Claim: Current City Staff Are What Got Us Into a Mess In The First Place

Current staff have been following the old direction of past Councils for years…  Reading between the lines, staff did not want (new) Council opening the budget, or taking full ownership of CUI.

Chestermere is not in a mess.  It has issues today and it will have issues in the year 2050 but they are relatively minor.  Also, it is clear that Chestermere is in a much better position today than it was a decade ago.

If you have worked closely with city staff you would know they are hard working, serious, educated people that have your best interest at heart.

In any organization there are some staff that should be changed, and City of Chestermere workers provide no exception to this rule.  However, after working with many other jurisdictions on both residential and commercial interests in Ontario, Quebec, but mostly in Southern Alberta, we KNOW you have a good bunch of overworked and most certainly underappreciated staff in Chestermere.

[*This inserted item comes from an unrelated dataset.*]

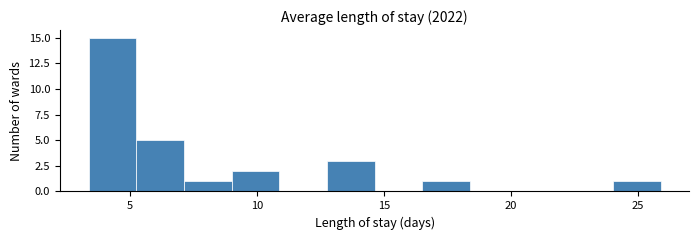

Around what value on the x-axis is the tallest bar? Give the approximate position of its centre, as read against the axis.

4.5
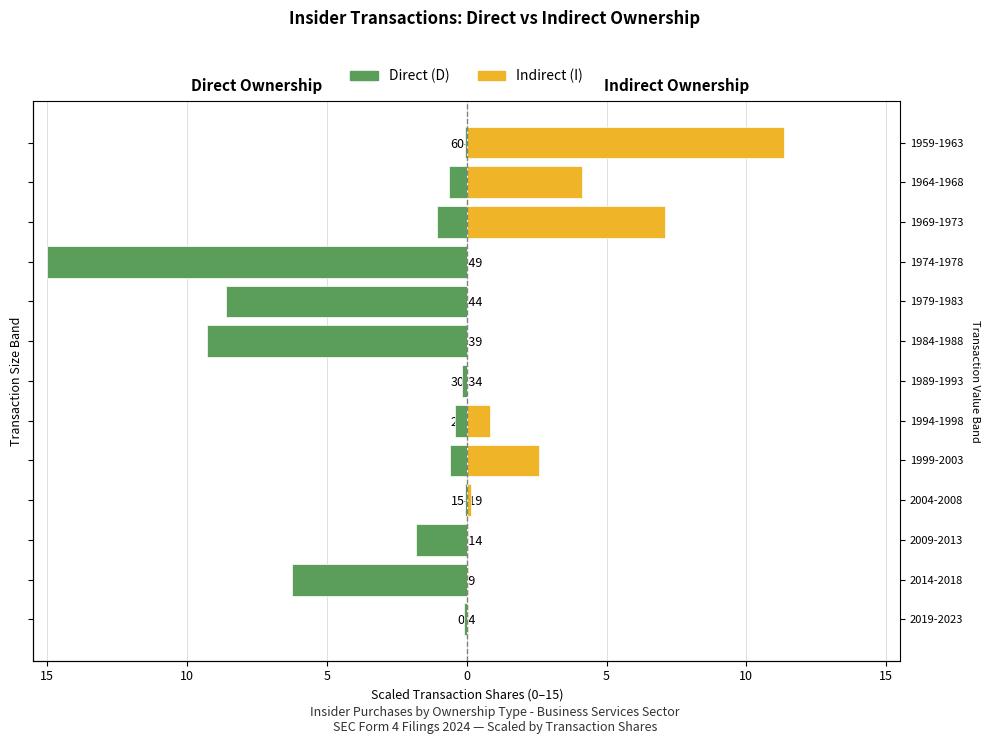

What is the spread (max minus min) of values at 10-14?

1.9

If you are questioning the word “overworked”, Chestermere runs far below average at just 5.9 staffers per 1000 people (see the Chestermere By The Numbers video for comparisons).  If Chestermere council wanted to improve things, one easy step would have been to take the $100K+ that is being frittered away on flawed CAO process and hire more permanent staff.

The best (fastest, most effective and least expensive) interim CAO solution, is to elevate an existing senior manager or Director.

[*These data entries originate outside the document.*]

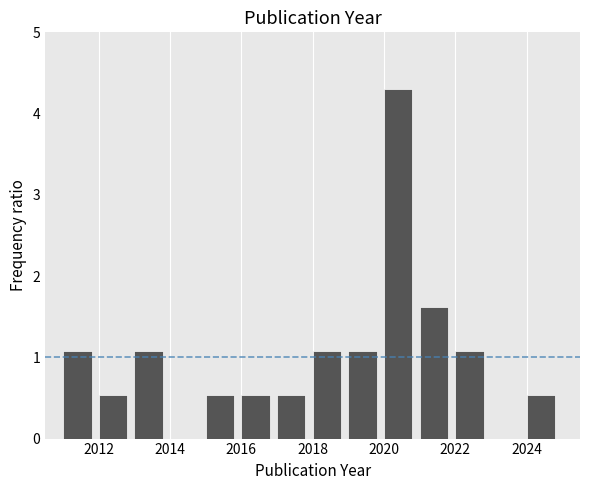

Reading left to right, transcribe this chart: for each bar, give the range it covers on the x-axis and its height. The values are not printed on the chart, so give them approximately, as read against the axis.

2011 to 2012: 1.1
2012 to 2013: 0.5
2013 to 2014: 1.1
2014 to 2015: 0
2015 to 2016: 0.5
2016 to 2017: 0.5
2017 to 2018: 0.5
2018 to 2019: 1.1
2019 to 2020: 1.1
2020 to 2021: 4.3
2021 to 2022: 1.6
2022 to 2023: 1.1
2023 to 2024: 0
2024 to 2025: 0.5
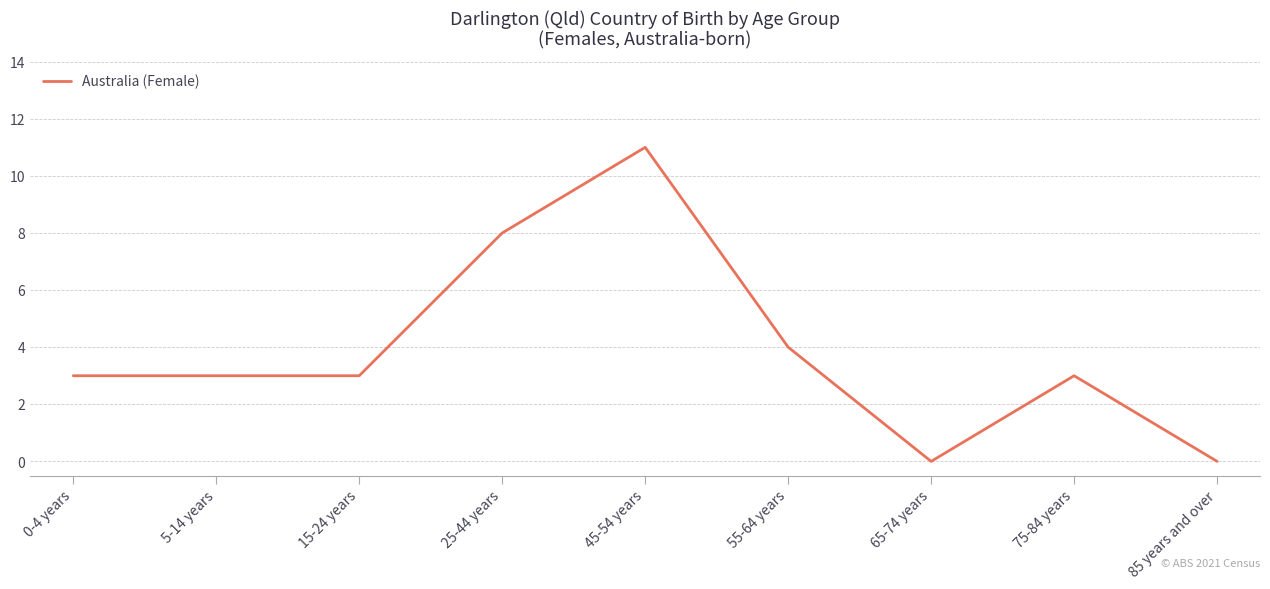

How many series are shown in this chart?

1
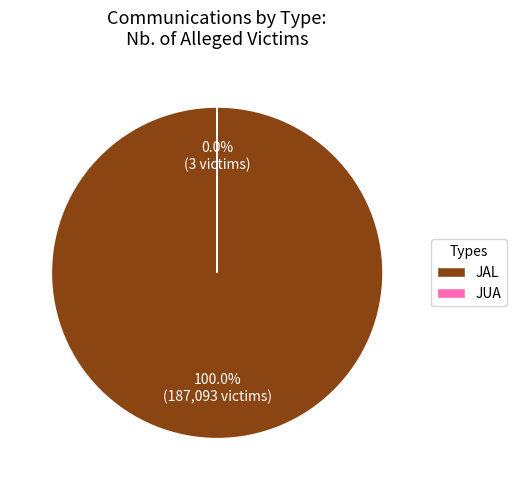

Is there a majority slice in this chart?

Yes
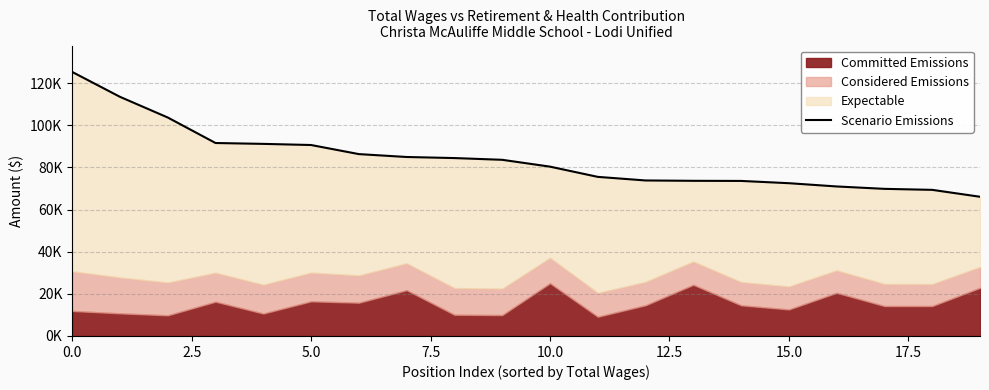

What is the difference between the values at 17 and 19?

3754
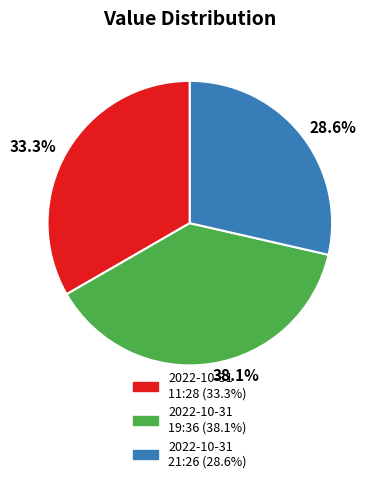

Is there any slice that represents more than half of the pie?

No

Claim: Previous Council Did Not Seek Reelection Because They Were Scared:

There is a reason why none of our past Council ran for re-election

Once again this is seriously uninformed.  Let’s go through the 7 people on previous Council one by one and identify why they did not run for re-election:

  • One said he would only run for one term when he was first elected
  • One had been on Council for 25 years and only came back after a previously elected councilor quit because he realized how much work council was.  Just ask the good people on current Council how overwhelming the job is and if they can see themselves on Council in even 10 years.
  • One got a job requiring constant visits to Lethbridge which frequently conflicted with Council duties and was doing all of us a serious favour by not quitting prior to the end of his term
  • One had family health issues
  • One wanted to spend MUCH more time out of the country
  • One started a new business that is doubling in size right now, so, again, there was no time for Council
  • The Mayor was the longest sitting Mayor in Chestermere history, had successfully completed all major projects (see below) she originally ran on, lead us through TWO of the worst economic downturns in nearly 100 years, and had many outside interests pulling her in new directions.

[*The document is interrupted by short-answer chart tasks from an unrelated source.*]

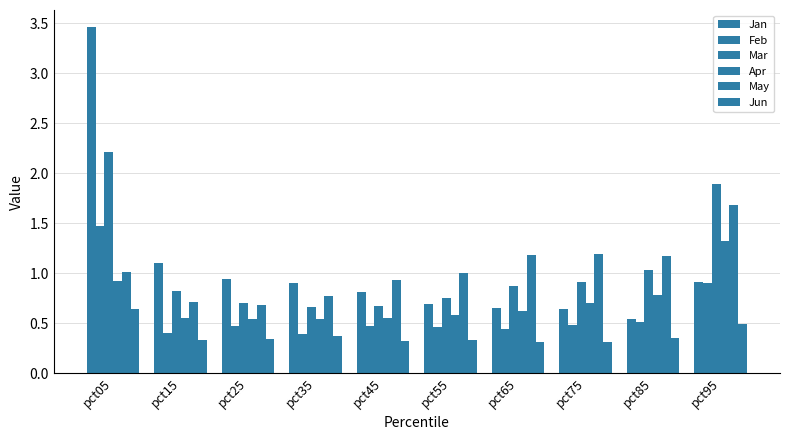

How many bars are there in each group?

6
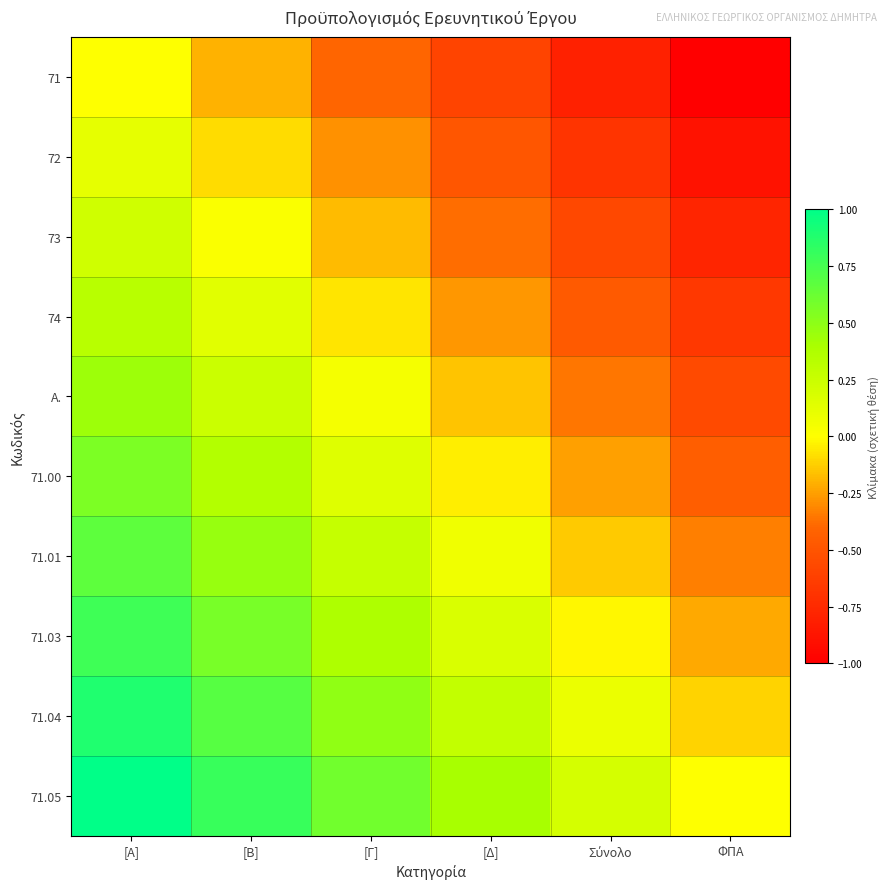

Reading left to right, transcribe all the data shown in this chart.

71: [Α]=0.0	[Β]=-0.2	[Γ]=-0.4	[Δ]=-0.6	Σύνολο=-0.8	ΦΠΑ=-1.0
72: [Α]=0.1	[Β]=-0.1	[Γ]=-0.3	[Δ]=-0.5	Σύνολο=-0.7	ΦΠΑ=-0.9
73: [Α]=0.2	[Β]=0.0	[Γ]=-0.2	[Δ]=-0.4	Σύνολο=-0.6	ΦΠΑ=-0.8
74: [Α]=0.3	[Β]=0.1	[Γ]=-0.1	[Δ]=-0.3	Σύνολο=-0.5	ΦΠΑ=-0.7
Α.: [Α]=0.4	[Β]=0.2	[Γ]=0.0	[Δ]=-0.2	Σύνολο=-0.4	ΦΠΑ=-0.6
71.00: [Α]=0.6	[Β]=0.4	[Γ]=0.2	[Δ]=-0.0	Σύνολο=-0.2	ΦΠΑ=-0.4
71.01: [Α]=0.7	[Β]=0.5	[Γ]=0.3	[Δ]=0.1	Σύνολο=-0.1	ΦΠΑ=-0.3
71.03: [Α]=0.8	[Β]=0.6	[Γ]=0.4	[Δ]=0.2	Σύνολο=-0.0	ΦΠΑ=-0.2
71.04: [Α]=0.9	[Β]=0.7	[Γ]=0.5	[Δ]=0.3	Σύνολο=0.1	ΦΠΑ=-0.1
71.05: [Α]=1.0	[Β]=0.8	[Γ]=0.6	[Δ]=0.4	Σύνολο=0.2	ΦΠΑ=0.0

For this odd variety of reasons, none of the previous Council wanted to run for re-election.  It is quite a slanderous insinuation to suggest otherwise.

Beyond all of this, it was time for someone else, like our wonderful new Mayor Chalmers to take the helm and we genuinely wish new Council nothing but success… in fact we are counting on it.

Our Claim: The Current CAO Process Is a Serious Waste of Time & Money But it is Not Fatal

We can go on and on correcting the factual errors and odd innuendo like “Wasting Tax Payer Money Is Fine If It Is Small Per Person Cost”, but we hope we have made our points clear:

  1. Comparable Towns/Cities completed their CAO search for somewhere between $100K and $200K less than Chestermere
  2. Comparable Towns/Cities completed their CAO search much faster than Chestermere
  3. Temp staff, almost by their very definition, will not pursue large changes because they are temporary
    and
  4. Chestermere is not only in good shape, it is great shape.  That being said, this is much more to do and we are confident new Mayor and Council will meet the high standard that has been set.

Again, to make it excessively clear: The purpose of this article (and of this site in general) is to provide a reliable resource for facts while keeping the opinion to little more than explanation.  Unlike most sites these days we “want to produce more light, than heat”.